Time-lapse images saved for TV series

Having just finished filming in Tanzania for a forthcoming TV Series, our client contacted Data Recovery Specialists with their worst nightmare!  The portable external drive with all their time-lapse images had crashed, leaving no option but to recover the images.

The photos had been taken over the course of filming with a community of hunter-gatherers who live in the Tanzanian bush.  Whilst on location the team pictured the inhabitants going about their daily routines, singing, dancing and hunting.  The time-lapse images captured the Tanzanian landscape throughout the day and night. Overall they took 4752 jpg and associated files in over 16 gigabytes of data.  The information was all stored on a FreeCom portable hard drive and were stills to be used for time-lapse - meaning that if a group of images from a sequence are missing none of the sequence can be used. 

Nevertheless, Data Recovery Specialists Ltd were able to come to their rescue.  After completing an initial observation in the clean room, it was obvious that a shock to the working hard disk had caused the head to bounce against the disk, destroying the thin magnetic coating on the disk – a common problem with portable hard drives.   A ‘head crash’ occurs when the heads of a hard disk drive touch the rotating platter surface.
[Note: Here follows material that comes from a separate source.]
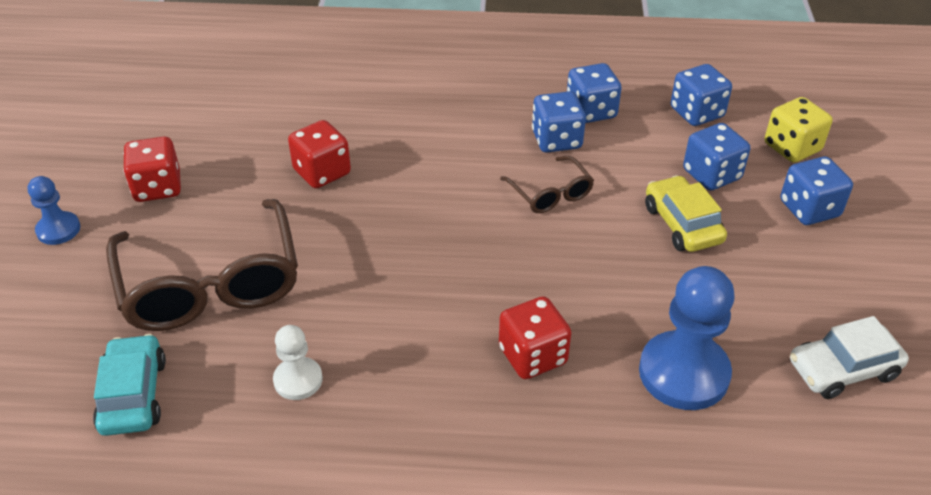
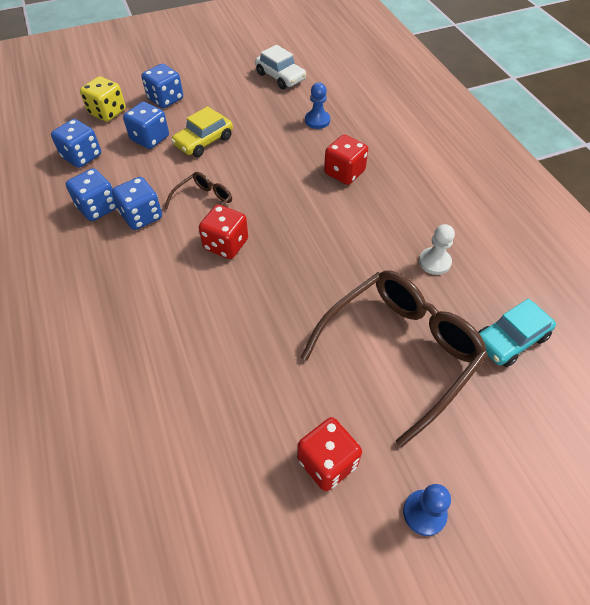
camera: 115 degrees left, 10 degrees up
red dice [288,120,351,188] -> red dice moved to [199,205,248,259]
blue pawn [639,266,735,410] -> blue pawn [305,82,330,129], size x0.54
The head normally rides on a thin film of moving air entrapped at the surface of the platter.

Since most modern drives spin at rates between 7,200 and 15,000 rpm, the damage caused to the magnetic coating can be extensive. At 7,200 rpm the edge of the platter is travelling at over 74 miles per hour (120 km/h), and as the crashed head drags over the platter surface they generally overheat due to friction, making the drive or at least parts of it unusable until the heads cool. Following a head crash, particles of material scraped free of the drive surface greatly increase the chances of further head crashes or damage to the platters.

Despite the bleak prognosis, the engineers from Data Recovery Specialists set about their magic.  Firstly the mechanical damage was overcome in the clean room using donor parts, before a clone of the data was taken.  Once a 100% image was taken by slowing the revolution speeds of the disk down to a fraction of their normal spin rates, advanced software was used to rebuild the data, from the raw code of the image.  In all, the process took a little over a week, but all the data was retrieved from the drive.